King Samaratungga was traditionally regarded as the Javanese king responsible for the the completion of Borobudur. Construction of the monument took an estimate of 75 years and it follows the Javanese Buddhist architecture preaching the concept of attaining Nirvana. It is said to have the largest and most complete ensemble of Buddhist reliefs in the world. Viewed from above, Borobudur is like a Buddhist mandala with a square foundation measuring 118 meters on each side. There are altogether 9 platforms of which the lower 6 are square and the top 3 are circular. There are 72 small stupas, some with Buddha statues sitting inside, surrounding one large central stupa at the top. The 9 platforms are divided into the three realms of Buddhist cosmology: Kamadhatu (the realm of feeling and desire), Rupadhatu (the realm of forms), and Arupadhatu (the realm of formlessness). Ordinary people usually live out their lives on the lowest level and their actions are governed by their feelings and desires. This is represented by the lowest square platform. Those who are evolved and no longer have desires in the earthly world graduate to the realm of forms where they see forms but are not drawn to them. This realm is represented by the 2nd to the 5th square platforms. Those who reach nirvana become full buddhas and escape the cycle of Samsara and go to the realm of formlessness, represented by the top 3 circular platforms. From the base of the monument, Buddhist pilgrims follow an extensive system of stairs and corridors around each of the platforms ascending to the top symbolizing the goal to reach enlightenment and liberation from the cycle of life, death, and rebirth. Over 1,500 reliefs tell the story and different lives of the Lord Buddha and it is said that making the pilgrimage is equivalent to receiving a complete set of Buddhist teachings.

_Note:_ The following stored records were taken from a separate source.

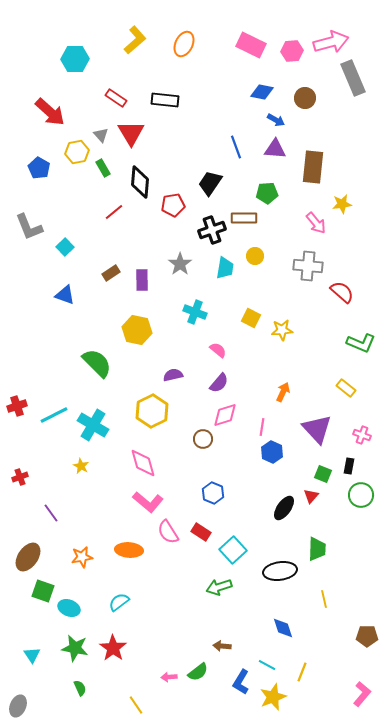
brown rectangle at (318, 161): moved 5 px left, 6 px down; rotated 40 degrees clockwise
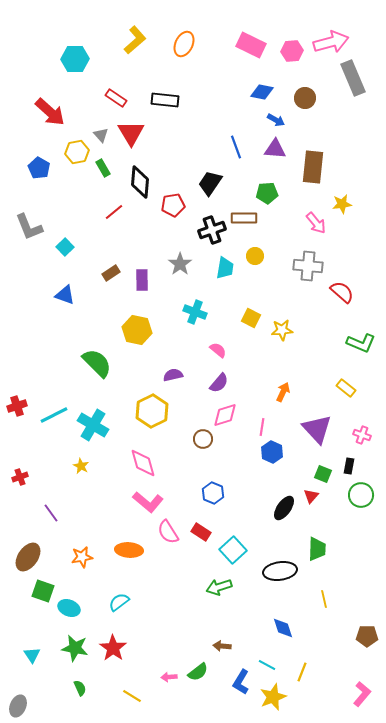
yellow line at (136, 705): moved 4 px left, 9 px up; rotated 24 degrees counterclockwise
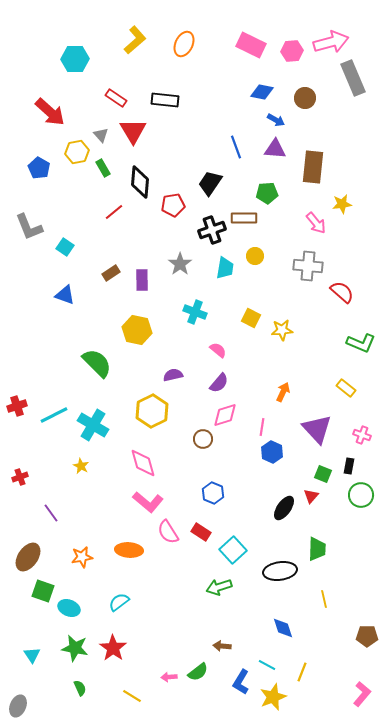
red triangle at (131, 133): moved 2 px right, 2 px up
cyan square at (65, 247): rotated 12 degrees counterclockwise
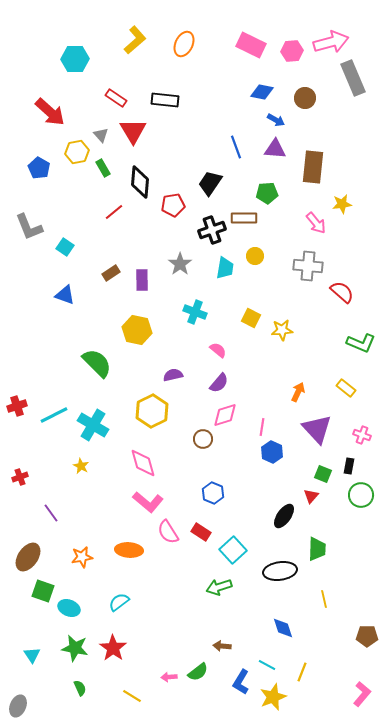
orange arrow at (283, 392): moved 15 px right
black ellipse at (284, 508): moved 8 px down
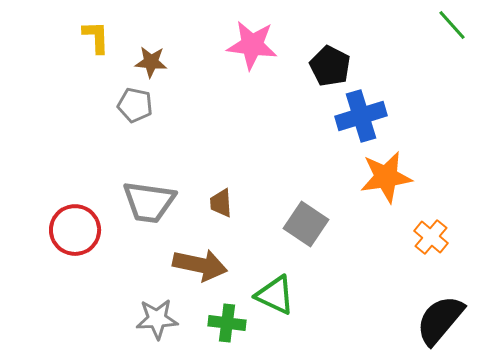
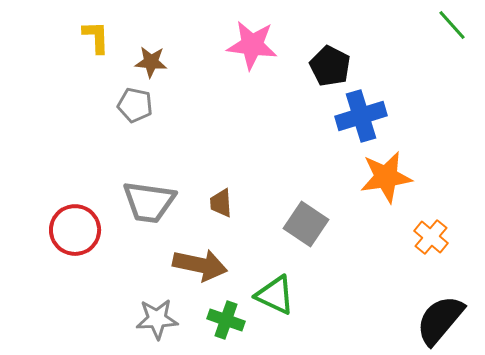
green cross: moved 1 px left, 3 px up; rotated 12 degrees clockwise
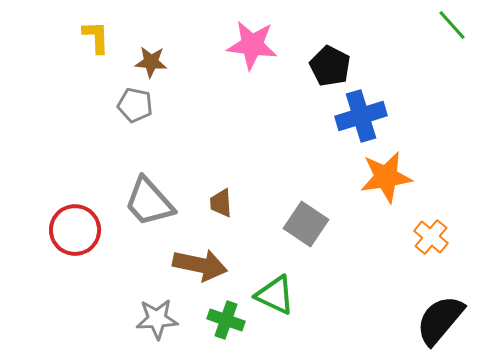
gray trapezoid: rotated 40 degrees clockwise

Legend has it that the area where Borobudur is located is a Javanese sacred place also known as the garden of Java. Archaeologists discovered that Borobudur and two smaller temples, Pawon and Mendut, were all built along a straight line but how these Buddhist temples interacted with each other remains a mystery. Pawon, also built during the Sailendra Dynasty, stands between Borobudur and Mendut and is the smallest of the three Buddhist temples. The name Pawon translates to “place that contains dust” in Javanese leading to the hypothesis that it served as a tomb or a mortuary temple for a king. Many also believed that this temple was used to purify oneself before arriving at Borobudur during the annual Vesak ritual where during the full moon in May or June, Buddhists walk from Mendut to Pawon and then ending at Borobudur. As we were all quite tired from the early morning rise, we skipped Pawon but did stop by Mendut. Mendut is the oldest of the three Buddhist temples believed to be built in 824 by the Sailendra King Indra. Along the walls are bas-relief of the Jataka tales narrating the previous births of the Buddha in both human and animal form. In the front chamber of the temple is a bas-relief of Hariti who is a Javanese symbol of fertility and the patroness of motherhood and protector of children. Childless couples like to come here to pray to Hariti. In the main chamber is the 3-meter tall Dhyani Buddha Vairocana statue flanked by Bodhisattva Avalokitesvara and Bodhisattva Vajrapani. Buddha Vairocana is considered a Primordial Buddha meant to liberate devotees from the bodily karma. Bodhisattva Avalokitesvara or Guanyin for the Chinese Buddhists is the compassionate bodhisattva who hears the cries of the sentient beings and Bodhisattva Vajrapani is the protector and guide of Gautama Buddha and came to symbolize the Buddha’s power. To Javanese Buddhists, praying here at Mendut temple is believed to fulfil wishes especially to recover from illnesses.